(TASK DESCRIPTION)
In the entries below, which lines run from the one containing "QA2: Category 2" to the one containing "a Keras seq2seq"? Copy exactly those lines, ends included, and no others.

(Dataset items)
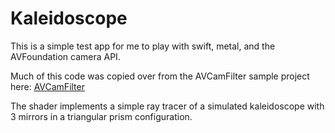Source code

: #  Kaleidoscope

This is a simple test app for me to play with swift, metal, and the AVFoundation camera API. 

Much of this code was copied over from the AVCamFilter sample project here: [AVCamFilter](https://developer.apple.com/documentation/avfoundation/cameras_and_media_capture/avcamfilter_applying_filters_to_a_capture_stream)

The shader implements a simple ray tracer of a simulated kaleidoscope with 3 mirrors in a triangular prism configuration.
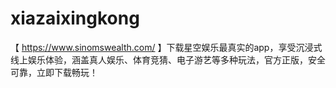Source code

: # xiazaixingkong
【 https://www.sinomswealth.com/ 】下载星空娱乐最真实的app，享受沉浸式线上娱乐体验，涵盖真人娱乐、体育竞猜、电子游艺等多种玩法，官方正版，安全可靠，立即下载畅玩！
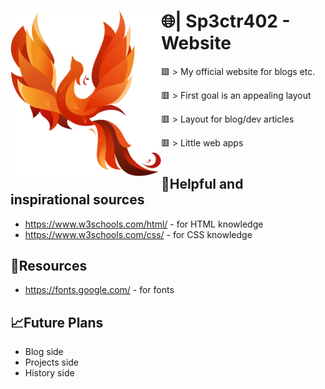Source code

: <h1><img height="265" align="left" src="images/phoenix.png">🌐|​ Sp3ctr402 - Website</h1>

🟩 > My official website for blogs etc.

​🟥 > First goal is an appealing layout

🟥 > Layout for blog/dev articles

🟥 > Little web apps

#

## 🔗​Helpful and inspirational sources
+ https://www.w3schools.com/html/ - for HTML knowledge
+ https://www.w3schools.com/css/ - for CSS knowledge
##

## 📖​Resources
+ https://fonts.google.com/ - for fonts
##

## 📈Future Plans
+ Blog side
+ Projects side
+ History side
##
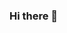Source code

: ### Hi there 👋

<!--
**thhorr/thhorr** is a ✨ _special_ ✨ repository because its `README.md` (this file) appears on your GitHub profile.

Here are some ideas to get you started:
[README.md](https://github.com/thhorr/thhorr/files/7812407/README.md)

- 🔭 I’m currently working on ...
- 🌱 I’m currently learning ...
- 👯 I’m looking to collaborate on ...
- 🤔 I’m looking for help with ...
- 💬 Ask me about ...
- 📫 How to reach me: ...
- 😄 Pronouns: He/His
- ⚡ Fun fact: 
-->
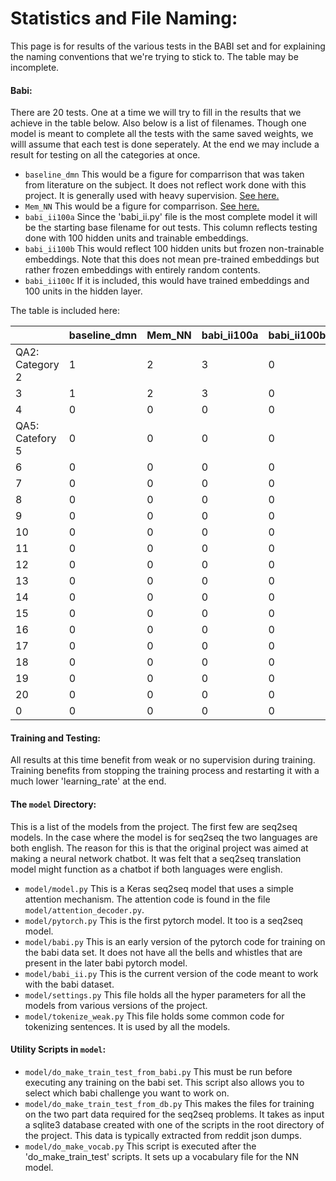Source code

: # Statistics and File Naming:

This page is for results of the various tests in the BABI set and for explaining the naming conventions that we're trying to stick to. The  table may be incomplete.

#### Babi:
There are 20 tests. One at a time we will try to fill in the results that we achieve in the table below. Also below is a list of filenames. Though one model is meant to complete all the tests with the same saved weights, we willl assume that each test is done seperately. At the end we may include a result for testing on all the categories at once.

* `baseline_dmn` This would be a figure for comparrison that was taken from literature on the subject. It does not reflect work done with this project. It is generally used with heavy supervision. [See here.](https://arxiv.org/pdf/1506.07285.pdf)
* `Mem_NN` This would be a figure for comparrison. [See here.](https://yerevann.github.io/2016/02/05/implementing-dynamic-memory-networks/)
* `babi_ii100a` Since the 'babi_ii.py' file is the most complete model it will be the starting base filename for out tests. This column reflects testing done with 100 hidden units and trainable embeddings. 
* `babi_ii100b` This would reflect 100 hidden units but frozen non-trainable embeddings. Note that this does not mean pre-trained embeddings but rather frozen embeddings with entirely random contents.
* `babi_ii100c` If it is included, this would have trained embeddings and 100 units in the hidden layer.

The table is included here:

 |   | baseline_dmn | Mem_NN | babi_ii100a | babi_ii100b | babi_ii100c | babi | 
|-|-|-|-|-|-|-| 
 | QA2: Category 2 | 1 | 2 | 3 | 0 | 0 | 0 | 
 | 3 | 1 | 2 | 3 | 0 | 0 | 0 | 
 | 4 | 0 | 0 | 0 | 0 | 0 | 0 | 
 | QA5: Catefory 5 | 0 | 0 | 0 | 0 | 0 | 0 | 
 | 6 | 0 | 0 | 0 | 0 | 0 | 555 | 
 | 7 | 0 | 0 | 0 | 0 | 0 | 0 | 
 | 8 | 0 | 0 | 0 | 0 | 0 | 0 | 
 | 9 | 0 | 0 | 0 | 0 | 0 | 0 | 
 | 10 | 0 | 0 | 0 | 0 | 0 | 0 | 
 | 11 | 0 | 0 | 0 | 0 | 0 | 0 | 
 | 12 | 0 | 0 | 0 | 0 | 0 | 0 | 
 | 13 | 0 | 0 | 0 | 0 | 0 | 0 | 
 | 14 | 0 | 0 | 0 | 0 | 0 | 0 | 
 | 15 | 0 | 0 | 0 | 0 | 0 | 0 | 
 | 16 | 0 | 0 | 0 | 0 | 0 | 0 | 
 | 17 | 0 | 0 | 0 | 0 | 0 | 0 | 
 | 18 | 0 | 0 | 0 | 0 | 0 | 0 | 
 | 19 | 0 | 0 | 0 | 0 | 0 | 0 | 
 | 20 | 0 | 0 | 0 | 0 | 0 | 0 | 
 | 0 | 0 | 0 | 0 | 0 | 0 | 

#### Training and Testing:
All results at this time benefit from weak or no supervision during training.
Training benefits from stopping the training process and restarting it with a much lower 'learning_rate' at the end.

#### The `model` Directory:

This is a list of the models from the project. The first few are seq2seq models. In the case where the model is for seq2seq the two languages are both english. The reason for this is that the original project was aimed at making a neural network chatbot.
It was felt that a seq2seq translation model might function as a chatbot if both languages were english.
* `model/model.py` This is a Keras seq2seq model that uses a simple attention mechanism. The attention code is found in the file `model/attention_decoder.py`.
* `model/pytorch.py` This is the first pytorch model. It too is a seq2seq model. 
* `model/babi.py` This is an early version of the pytorch code for training on the babi data set. It does not have all the bells and whistles that are present in the later babi pytorch model.
* `model/babi_ii.py` This is the current version of the code meant to work with the babi dataset.
* `model/settings.py` This file holds all the hyper parameters for all the models from various versions of the project.
* `model/tokenize_weak.py` This file holds some common code for tokenizing sentences. It is used by all the models.

#### Utility Scripts in `model`:
* `model/do_make_train_test_from_babi.py` This must be run before executing any training on the babi set. This script also allows you to select which babi challenge you want to work on.
* `model/do_make_train_test_from_db.py` This makes the files for training on the two part data required for the seq2seq problems. It takes as input a sqlite3 database created with one of the scripts in the root directory of the project. This data is typically extracted from reddit json dumps.
* `model/do_make_vocab.py` This script is executed after the 'do_make_train_test' scripts. It sets up a vocabulary file for the NN model.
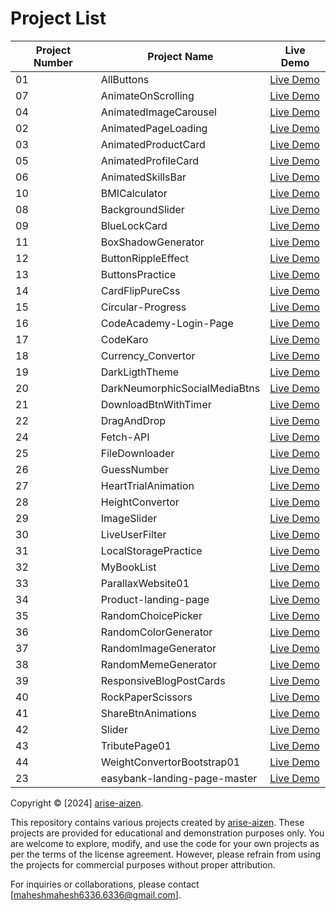 # Project List

| Project Number | Project Name                        | Live Demo |
|----------------|------------------------------------|-----------|
| 01             | AllButtons                         | [Live Demo](https://arise-aizen-404.github.io/Frontend-Projects/AllButtons/)          |
| 07             | AnimateOnScrolling                 | [Live Demo](https://arise-aizen-404.github.io/Frontend-Projects/AnimateOnScrolling/)          |
| 04             | AnimatedImageCarousel              | [Live Demo](https://arise-aizen-404.github.io/Frontend-Projects/AnimatedImageCarousel/)          |
| 02             | AnimatedPageLoading                | [Live Demo](https://arise-aizen-404.github.io/Frontend-Projects/AnimatedPageLoading/)          |
| 03             | AnimatedProductCard                | [Live Demo](https://arise-aizen-404.github.io/Frontend-Projects/AnimatedProductCard/)          |
| 05             | AnimatedProfileCard                | [Live Demo](https://arise-aizen-404.github.io/Frontend-Projects/AnimatedProfileCard/)          |
| 06             | AnimatedSkillsBar                  | [Live Demo](https://arise-aizen-404.github.io/Frontend-Projects/AnimatedSkillsBar/)          |
| 10             | BMICalculator                      | [Live Demo](https://arise-aizen-404.github.io/Frontend-Projects/BMICalculator/)          |
| 08             | BackgroundSlider                   | [Live Demo](https://arise-aizen-404.github.io/Frontend-Projects/BackgroundSlider/)          |
| 09             | BlueLockCard                       | [Live Demo](https://arise-aizen-404.github.io/Frontend-Projects/BlueLockCard/)          |
| 11             | BoxShadowGenerator                 | [Live Demo](https://arise-aizen-404.github.io/Frontend-Projects/BoxShadowGenerator/)          |
| 12             | ButtonRippleEffect                 | [Live Demo](https://arise-aizen-404.github.io/Frontend-Projects/ButtonRippleEffect/)          |
| 13             | ButtonsPractice                    | [Live Demo](https://arise-aizen-404.github.io/Frontend-Projects/ButtonsPractice/)          |
| 14             | CardFlipPureCss                    | [Live Demo](https://arise-aizen-404.github.io/Frontend-Projects/CardFlipPureCss/)          |
| 15             | Circular-Progress                  | [Live Demo](https://arise-aizen-404.github.io/Frontend-Projects/Circular-Progress/)          |
| 16             | CodeAcademy-Login-Page            | [Live Demo](https://arise-aizen-404.github.io/Frontend-Projects/CodeAcademy-Login-Page/)          |
| 17             | CodeKaro                           | [Live Demo](https://arise-aizen-404.github.io/Frontend-Projects/CodeKaro/)          |
| 18             | Currency_Convertor                 | [Live Demo](https://arise-aizen-404.github.io/Frontend-Projects/Currency_Convertor/)          |
| 19             | DarkLigthTheme                     | [Live Demo](https://arise-aizen-404.github.io/Frontend-Projects/DarkLigthTheme/)          |
| 20             | DarkNeumorphicSocialMediaBtns      | [Live Demo](https://arise-aizen-404.github.io/Frontend-Projects/DarkNeumorphicSocialMediaBtns/)          |
| 21             | DownloadBtnWithTimer               | [Live Demo](https://arise-aizen-404.github.io/Frontend-Projects/DownloadBtnWithTimer/)          |
| 22             | DragAndDrop                        | [Live Demo](https://arise-aizen-404.github.io/Frontend-Projects/DragAndDrop/)          |
| 24             | Fetch-API                          | [Live Demo](https://arise-aizen-404.github.io/Frontend-Projects/Fetch-API/)          |
| 25             | FileDownloader                     | [Live Demo](https://arise-aizen-404.github.io/Frontend-Projects/FileDownloader/)          |
| 26             | GuessNumber                        | [Live Demo](https://arise-aizen-404.github.io/Frontend-Projects/GuessNumber/)          |
| 27             | HeartTrialAnimation                | [Live Demo](https://arise-aizen-404.github.io/Frontend-Projects/HeartTrialAnimation/)          |
| 28             | HeightConvertor                    | [Live Demo](https://arise-aizen-404.github.io/Frontend-Projects/HeightConvertor/)          |
| 29             | ImageSlider                        | [Live Demo](https://arise-aizen-404.github.io/Frontend-Projects/ImageSlider/)          |
| 30             | LiveUserFilter                     | [Live Demo](https://arise-aizen-404.github.io/Frontend-Projects/LiveUserFilter/)          |
| 31             | LocalStoragePractice               | [Live Demo](https://arise-aizen-404.github.io/Frontend-Projects/LocalStoragePractice/)          |
| 32             | MyBookList                         | [Live Demo](https://arise-aizen-404.github.io/Frontend-Projects/MyBookList/)          |
| 33             | ParallaxWebsite01                  | [Live Demo](https://arise-aizen-404.github.io/Frontend-Projects/ParallaxWebsite01/)          |
| 34             | Product-landing-page               | [Live Demo](https://arise-aizen-404.github.io/Frontend-Projects/Product-landing-page/)          |
| 35             | RandomChoicePicker                 | [Live Demo](https://arise-aizen-404.github.io/Frontend-Projects/RandomChoicePicker/)          |
| 36             | RandomColorGenerator               | [Live Demo](https://arise-aizen-404.github.io/Frontend-Projects/RandomColorGenerator/)          |
| 37             | RandomImageGenerator               | [Live Demo](https://arise-aizen-404.github.io/Frontend-Projects/RandomImageGenerator/)          |
| 38             | RandomMemeGenerator                | [Live Demo](https://arise-aizen-404.github.io/Frontend-Projects/RandomMemeGenerator/)          |
| 39             | ResponsiveBlogPostCards            | [Live Demo](https://arise-aizen-404.github.io/Frontend-Projects/ResponsiveBlogPostCards/)          |
| 40             | RockPaperScissors                  | [Live Demo](https://arise-aizen-404.github.io/Frontend-Projects/RockPaperScissors/)          |
| 41             | ShareBtnAnimations                 | [Live Demo](https://arise-aizen-404.github.io/Frontend-Projects/ShareBtnAnimations/)          |
| 42             | Slider                             | [Live Demo](https://arise-aizen-404.github.io/Frontend-Projects/Slider/)          |
| 43             | TributePage01                      | [Live Demo](https://arise-aizen-404.github.io/Frontend-Projects/TributePage01/)          |
| 44             | WeightConvertorBootstrap01         | [Live Demo](https://arise-aizen-404.github.io/Frontend-Projects/WeightConvertorBootstrap01/)          |
| 23             | easybank-landing-page-master       | [Live Demo](https://arise-aizen-404.github.io/Frontend-Projects/easybank-landing-page-master/)          |



Copyright © [2024] [arise-aizen](https://github.com/arise-aizen-404).

This repository contains various projects created by [arise-aizen](https://github.com/arise-aizen-404). These projects are provided for educational and demonstration purposes only. You are welcome to explore, modify, and use the code for your own projects as per the terms of the license agreement. However, please refrain from using the projects for commercial purposes without proper attribution.

For inquiries or collaborations, please contact [maheshmahesh6336.6336@gmail.com].
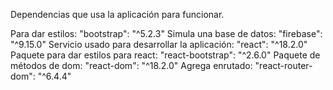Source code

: Dependencias que usa la aplicación para funcionar.

Para dar estilos: "bootstrap": "^5.2.3"
Simula una base de datos: "firebase": "^9.15.0"
Servicio usado para desarrollar la aplicación: "react": "^18.2.0"
Paquete para dar estilos para react: "react-bootstrap": "^2.6.0"
Paquete de métodos de dom: "react-dom": "^18.2.0"
Agrega enrutado: "react-router-dom": "^6.4.4"
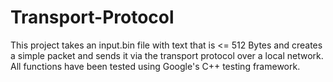# Transport-Protocol
This project takes an input.bin file with text that is &lt;= 512 Bytes and creates a simple packet and sends it via the transport protocol over a local network. All functions have been tested using Google's C++ testing framework.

(RESPONSE AREA)
 | QA2: Category 2 | 1 | 2 | 3 | 0 | 0 | 0 | 
 | 3 | 1 | 2 | 3 | 0 | 0 | 0 | 
 | 4 | 0 | 0 | 0 | 0 | 0 | 0 | 
 | QA5: Catefory 5 | 0 | 0 | 0 | 0 | 0 | 0 | 
 | 6 | 0 | 0 | 0 | 0 | 0 | 555 | 
 | 7 | 0 | 0 | 0 | 0 | 0 | 0 | 
 | 8 | 0 | 0 | 0 | 0 | 0 | 0 | 
 | 9 | 0 | 0 | 0 | 0 | 0 | 0 | 
 | 10 | 0 | 0 | 0 | 0 | 0 | 0 | 
 | 11 | 0 | 0 | 0 | 0 | 0 | 0 | 
 | 12 | 0 | 0 | 0 | 0 | 0 | 0 | 
 | 13 | 0 | 0 | 0 | 0 | 0 | 0 | 
 | 14 | 0 | 0 | 0 | 0 | 0 | 0 | 
 | 15 | 0 | 0 | 0 | 0 | 0 | 0 | 
 | 16 | 0 | 0 | 0 | 0 | 0 | 0 | 
 | 17 | 0 | 0 | 0 | 0 | 0 | 0 | 
 | 18 | 0 | 0 | 0 | 0 | 0 | 0 | 
 | 19 | 0 | 0 | 0 | 0 | 0 | 0 | 
 | 20 | 0 | 0 | 0 | 0 | 0 | 0 | 
 | 0 | 0 | 0 | 0 | 0 | 0 | 

#### Training and Testing:
All results at this time benefit from weak or no supervision during training.
Training benefits from stopping the training process and restarting it with a much lower 'learning_rate' at the end.

#### The `model` Directory:

This is a list of the models from the project. The first few are seq2seq models. In the case where the model is for seq2seq the two languages are both english. The reason for this is that the original project was aimed at making a neural network chatbot.
It was felt that a seq2seq translation model might function as a chatbot if both languages were english.
* `model/model.py` This is a Keras seq2seq model that uses a simple attention mechanism. The attention code is found in the file `model/attention_decoder.py`.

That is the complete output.